A MORE flexible Israeli prime minister and a chastened Syrian president have agreed to give peace another chance.
Another round of shuttle diplomacy by US Secretary of State Warren Christopher helped break a six-month impasse and schedule new talks in Washington between Syria and Israel on Dec. 27.
The two countries have been deadlocked over security and border arrangements for the return of the strategic Golan Heights, captured by Israel from Syria in the 1967 Arab-Israeli conflict.
Israeli Prime Minister Shimon Peres, who has long portrayed Syria as the key to a comprehensive Middle East peace, agreed to discuss the full range of issues rather than concentrate first on security issues as former Prime Minster Yitzhak Rabin had done.
"It's a new game, it's a new time, it's a new beginning," Mr. Peres told reporters Saturday.
He said that for the first time he believed there was a chance for a reasonable exchange of ideas between the two countries.
Peres said he believed that neighboring Lebanon, where about 40,000 Syrian troops are stationed and where Israeli troops man a buffer zone in the south, could be discussed for the first time.
And he also recently hinted that Israel might consider withdrawing its troops from Lebanon under certain conditions.
"This is where Peres begins to put his personal stamp on the Israeli leadership and give substance to his claim that winning the peace is more important than winning the next elections," a Western diplomat says.
Syrian President Hafez Assad, who indicated to Mr. Christopher that Syria would be flexible rather than pursue a hard line, has dropped the precondition that Israel declare its intention for a full withdrawal from the Golan Heights before wide-ranging talks begin.
The more flexible style of Peres, progress with the Israel-Palestinian peace accord, and the impact of the November assassination of Prime Minister Rabin on the Syrian leader were the key factors leading to the resumption of talks, diplomats and political analysts say.
"I think President Assad was shocked by the Rabin assassination and the extent of the opposition within Israel to the peace process," says Meir Zamir, a Middle Eastern analyst at Ben Gurion University in Beersheba.
Professor Zamir says that Mr.
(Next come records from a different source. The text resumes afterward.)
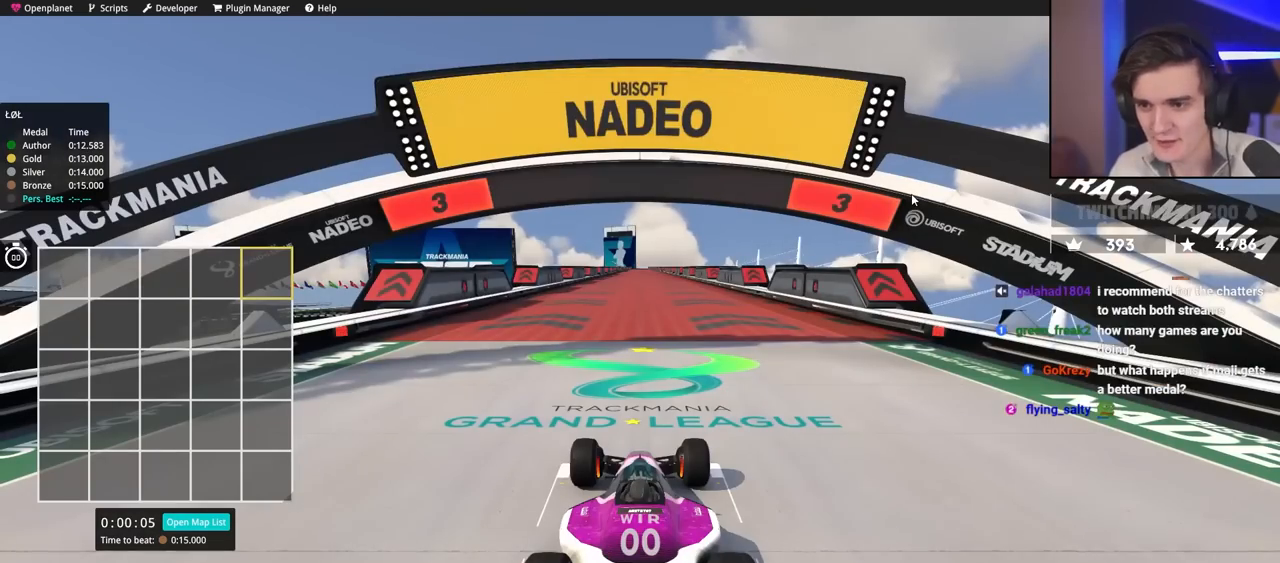
{"keys": ["up"], "events": []}
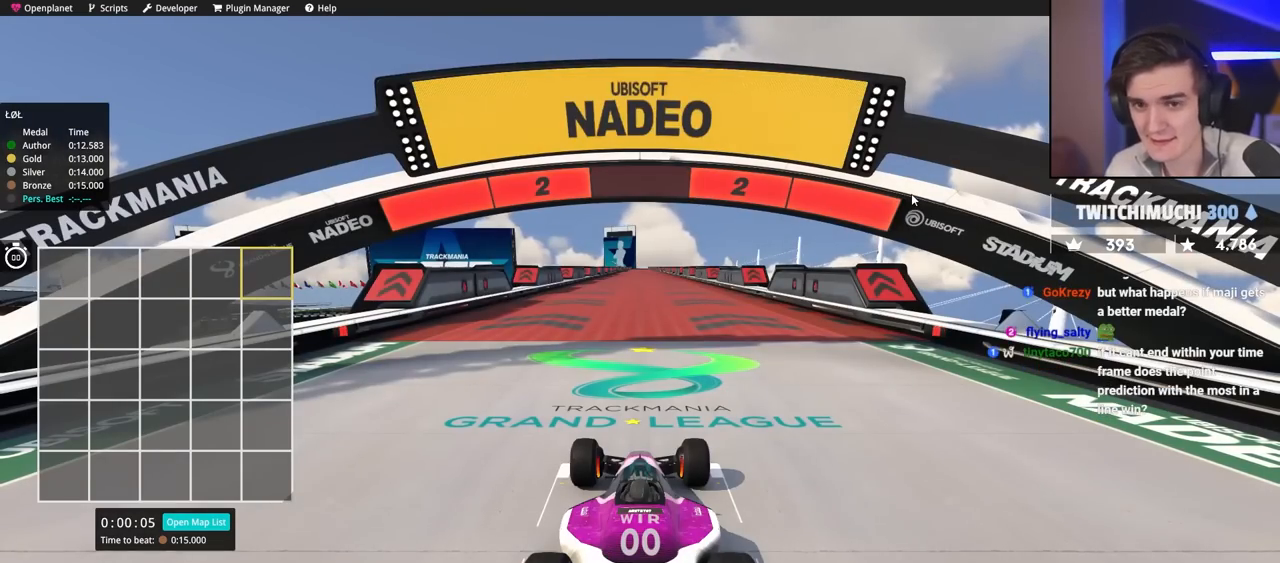
{"keys": ["up"], "events": []}
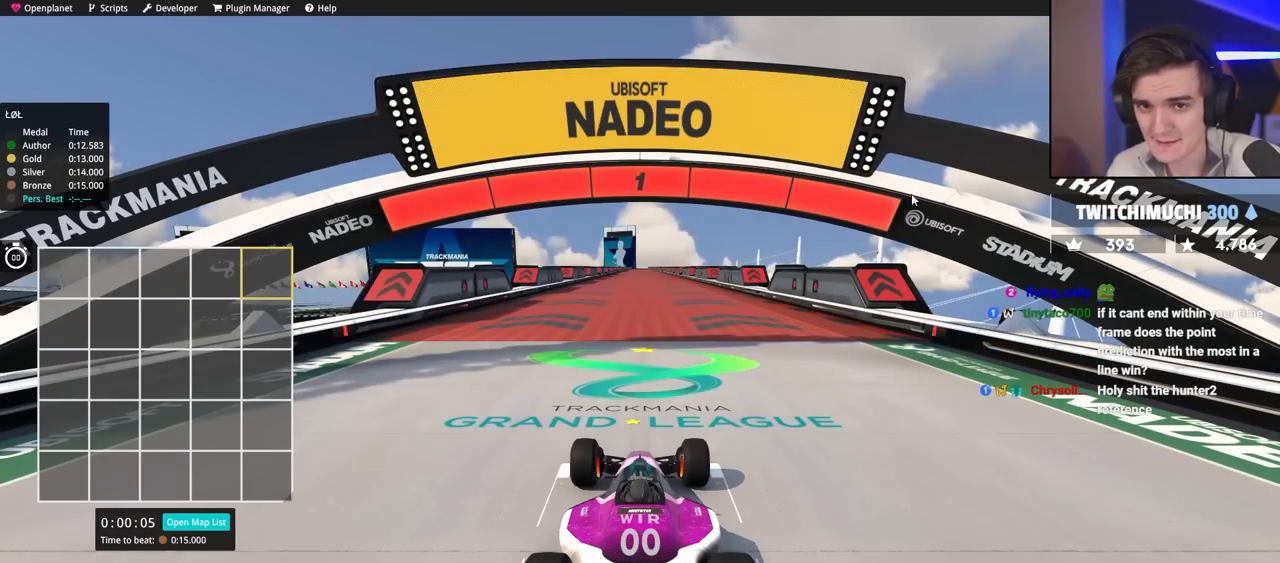
{"keys": ["up"], "events": []}
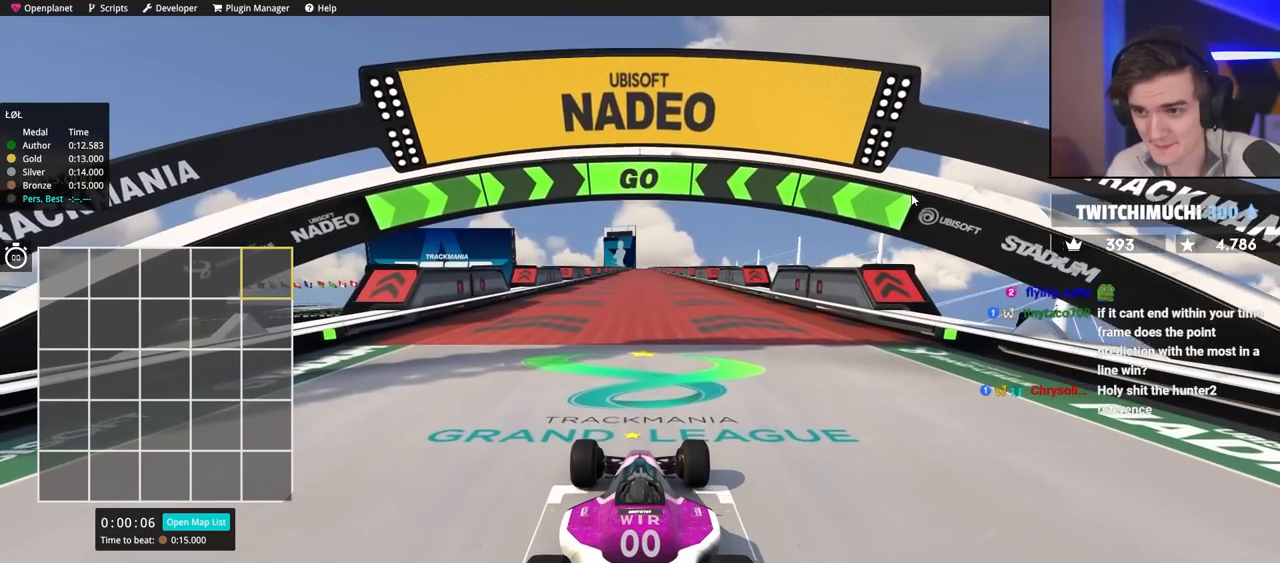
{"keys": ["up"], "events": []}
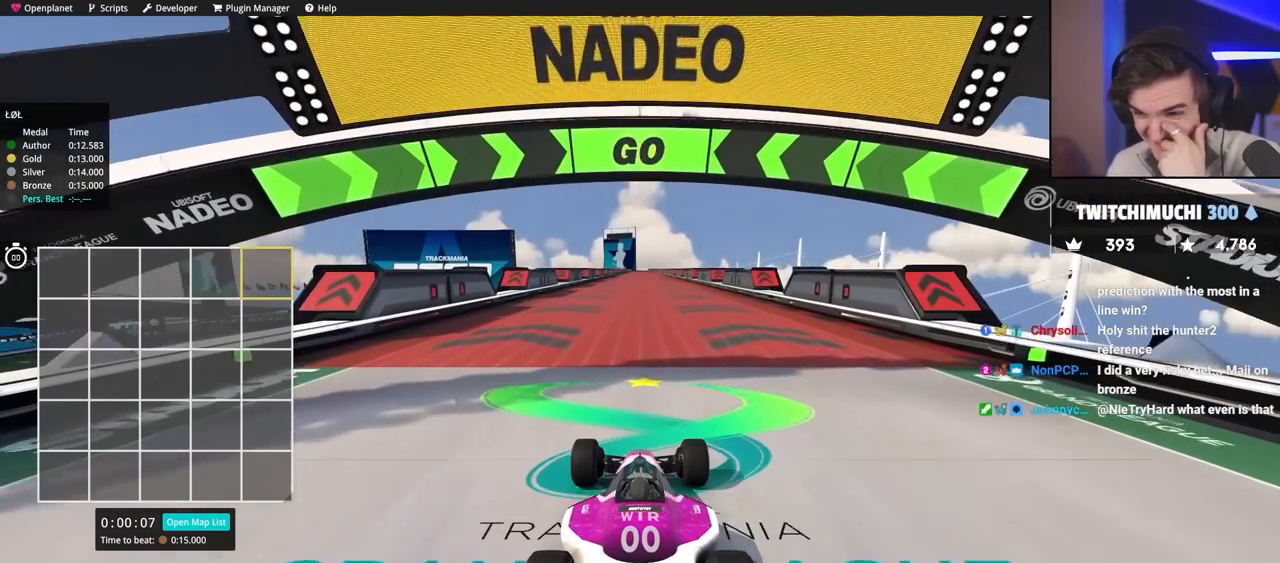
{"keys": ["up"], "events": []}
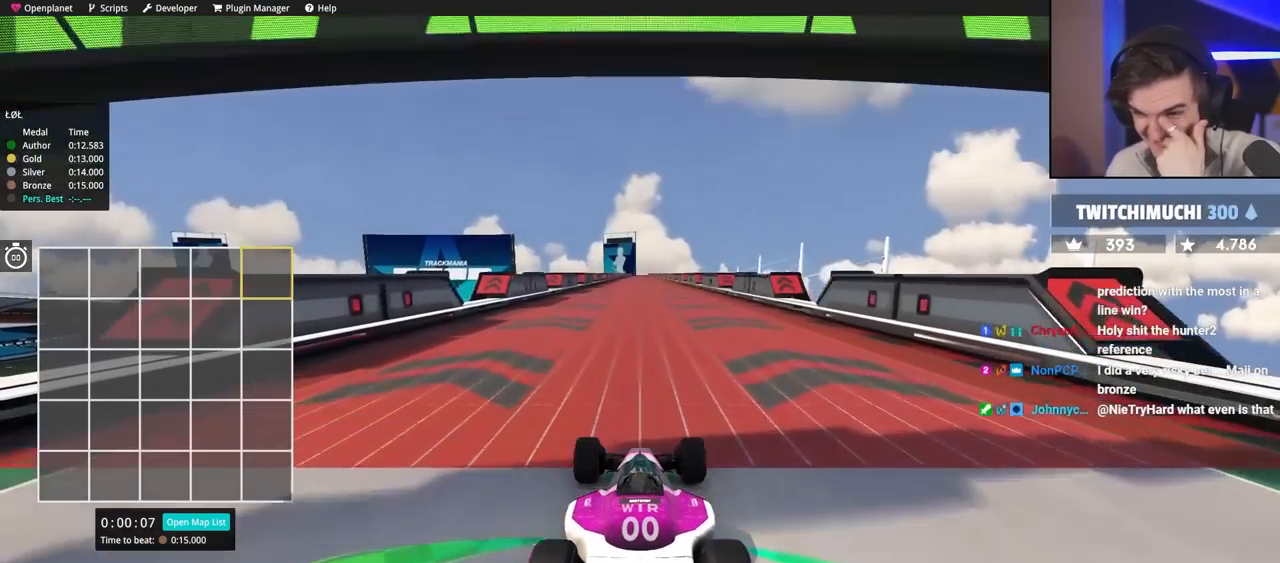
{"keys": ["up"], "events": []}
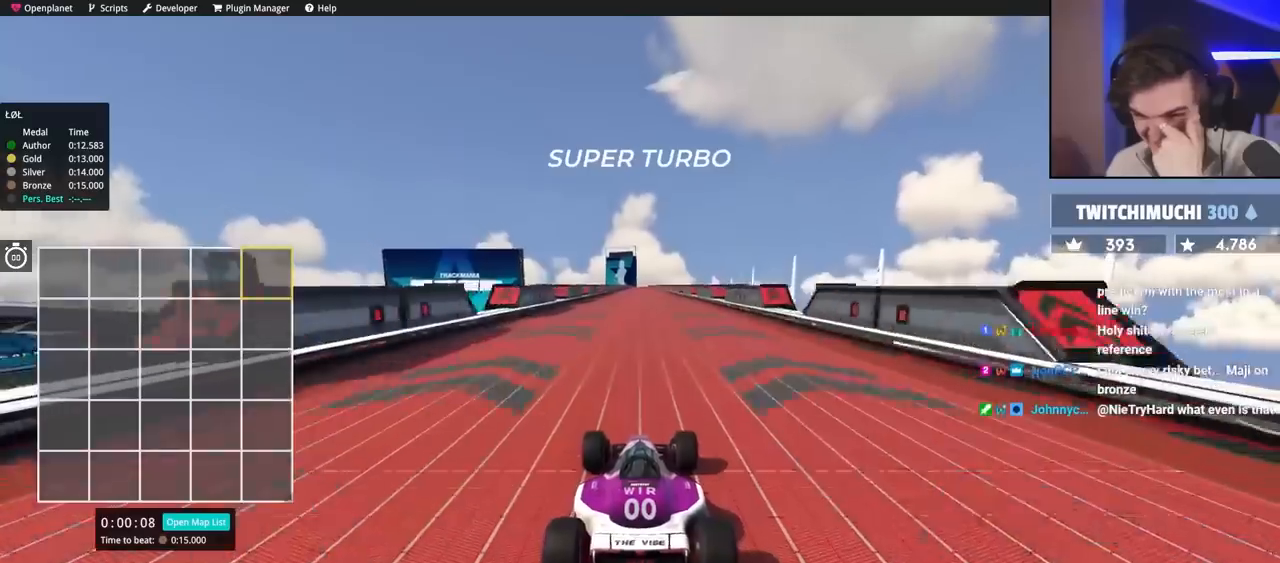
{"keys": ["up"], "events": []}
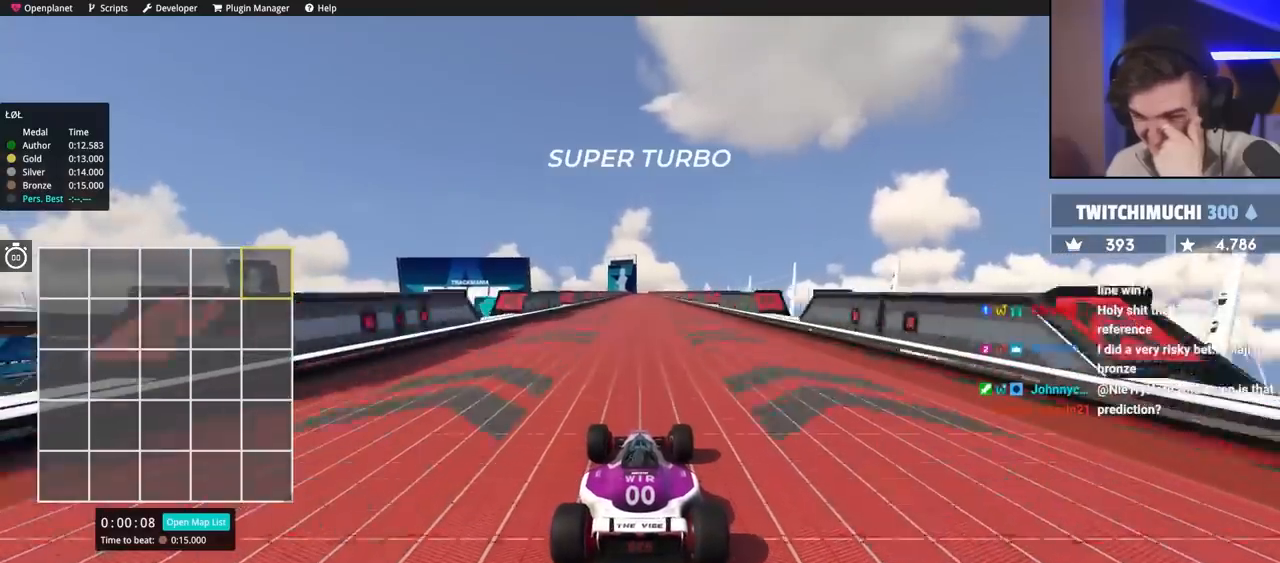
{"keys": ["up"], "events": []}
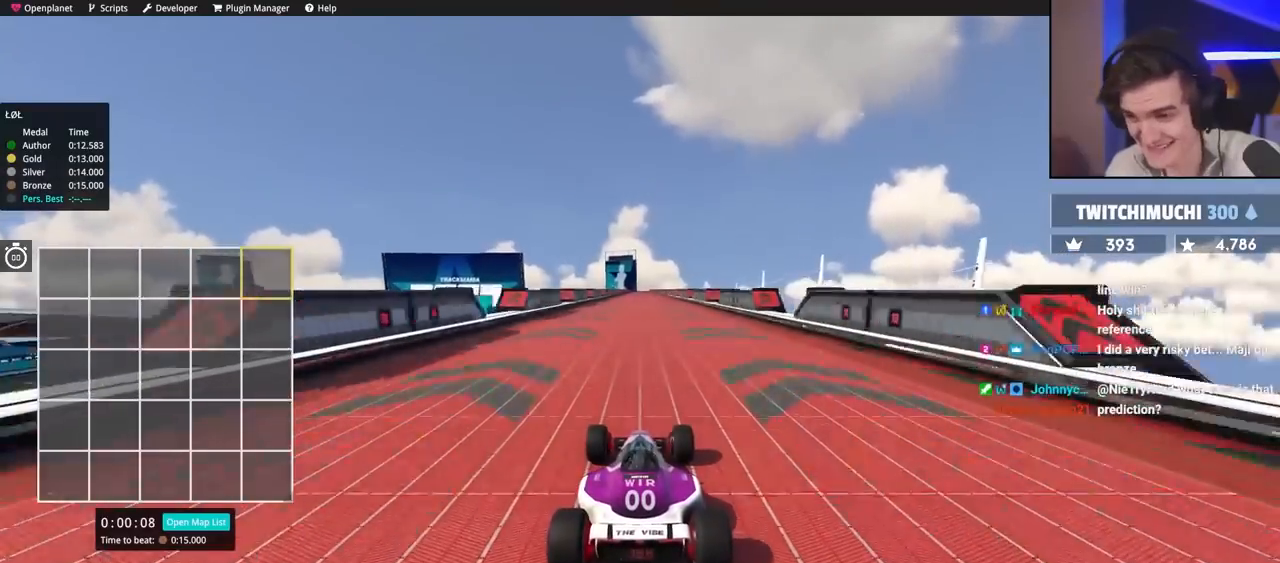
{"keys": ["up"], "events": []}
Assad also feels the pressure of coming US presidential and Israeli elections and is aware that Israel will not be able to enter into final status negotiations with the Palestinians and implement a Syrian peace deal simultaneously.
"Also Syria knows that the present US administration is committed to peace with Syria, but that it can't be sure that the next US president will be as committed to a peace deal," he continues. "But, perhaps the most important change is the creativity of the new Israeli prime minister."
Zamir says he does not think it will be possible for Israel and Syria to reach final agreement before Israeli elections - due to take place by November next year - but it should be possible to reach agreement in principle, which could then be put to the Israeli electorate.
"This would enable the Israeli government to go to the elections with a draft agreement," Zamir says, "and would dramatically improve the government's [the Labor Party's] chances of winning the elections."
Binyamin Netanyahu, leader of the right-wing Likud opposition, condemned the prime minister's latest move and predicted yesterday that Israel was preparing to give Syria everything it wanted, including the Golan Heights.
Zamir also says that since the assassination of Rabin, the mood in Israel has swung in favor of peace.
Rabin had committed himself to holding a referendum on the return of the Golan Heights, the strategic mountainous plateau that Israel captured in the 1967 Six-Day War, before going ahead with any peace deal.
Military talks between Israel and Syria broke down in mid-July, because Assad suddenly refused Israel's demand for an early-warning station on the Golan Heights. Soon after, the Knesset - Israel's parliament - deadlocked 59-59 on a bill that would have required a special Knesset majority and a referendum before returning the Golan Heights to Syria.
Talks and more talks
Three days of intensive talks in Washington between the two sides will be followed by a second round of talks in the first week of January.
Christopher then will return to the Mideast on Jan. 10 to hold talks with Peres and Assad to assess progress and plan the next move.
Peres also said on Saturday that the resumption of the talks so soon after the Christopher mission indicated "the seriousness on the part of Damascus to move ahead quickly."